::: Reading passage

This package provides some simple utilities for working with functions. It's purpose is to provide some of the core capabilities to enable a more functional style of programming.
mkjpryor/function-utils
can be installed via Composer:
php composer.phar require mkjpryor/function-utils dev-master
All functions are in the Mkjp\FunctionUtils
namespace. To import them into your code, use the use function
syntax (PHP 5.6+).
_()
Returns a placeholder object for use with bind
below.
bind(callable $f, ...$bound)
Binds the first n arguments of $f
to the given arguments, returning a new function that accepts the rest of the arguments before calling $f
.
When binding arguments, a placeholder (see _()
) can be given to indicate that the argument will be given later.
Example:
function add($a, $b, $c) { return $a + $b + $c; }
$add = bind('add', 1, _(), 3);
echo $add(2); // Calls $f(1, 2, 3) and prints 6
compose(...$fns)
Returns a new function that is the composition of the given functions from left to right, i.e. given these functions
function f($x) { /* something */ };
function g($x) { /* something */ };
function h($x) { /* something */ };
$fn = compose('f', 'g', 'h');
the following holds
$fn($x) === h(g(f($x)));
The returned function will take as many arguments as the first function. All other given functions should take a single argument.

::::::
::: Data for review

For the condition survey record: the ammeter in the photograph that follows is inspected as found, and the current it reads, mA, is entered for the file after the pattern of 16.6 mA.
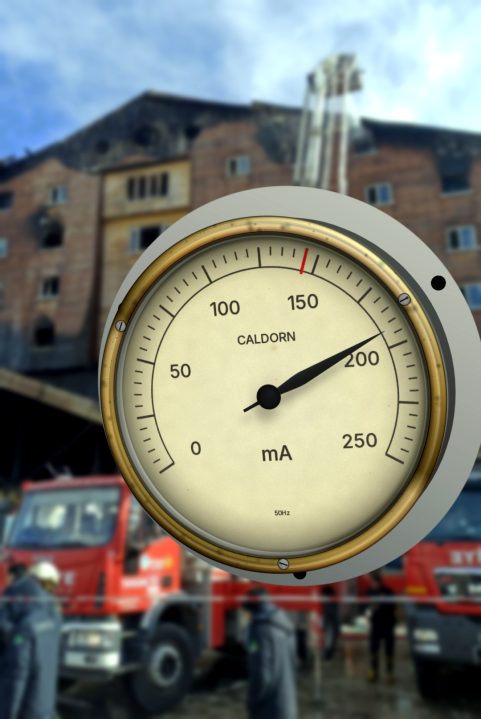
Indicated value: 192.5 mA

::::::
::: Data for review

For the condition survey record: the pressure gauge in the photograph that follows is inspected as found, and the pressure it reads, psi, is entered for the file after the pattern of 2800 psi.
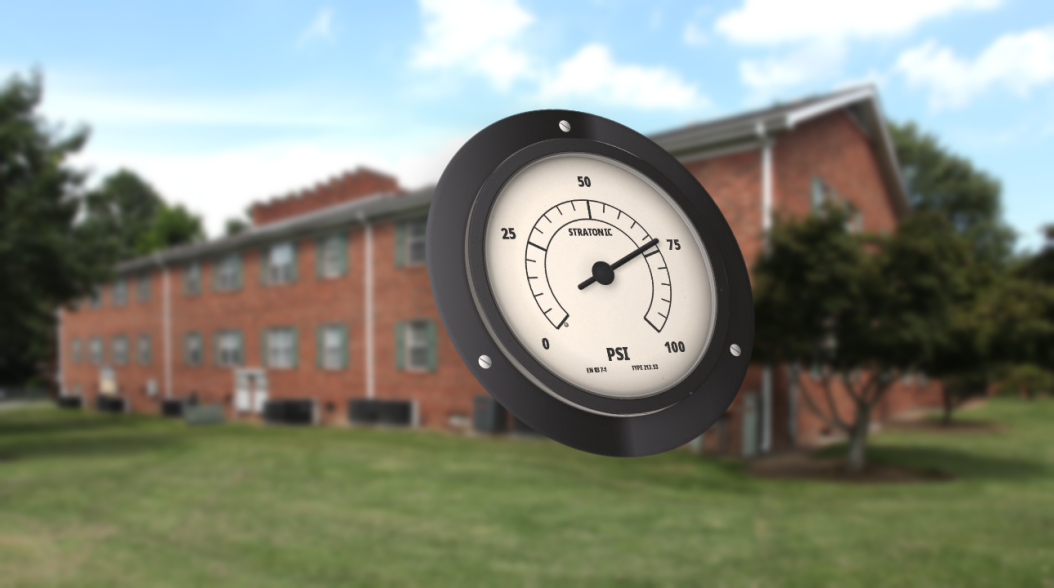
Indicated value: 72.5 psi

::::::

▶ Aim of the task
Reproduce word for word the stretch of the function-utils documentation from "When binding arguments, a" through "compose(...$fns)". The data above is separate material, unrelated to the function-utils documentation.

▶ Completed exercise
When binding arguments, a placeholder (see _()
) can be given to indicate that the argument will be given later.
Example:
function add($a, $b, $c) { return $a + $b + $c; }
$add = bind('add', 1, _(), 3);
echo $add(2); // Calls $f(1, 2, 3) and prints 6
compose(...$fns)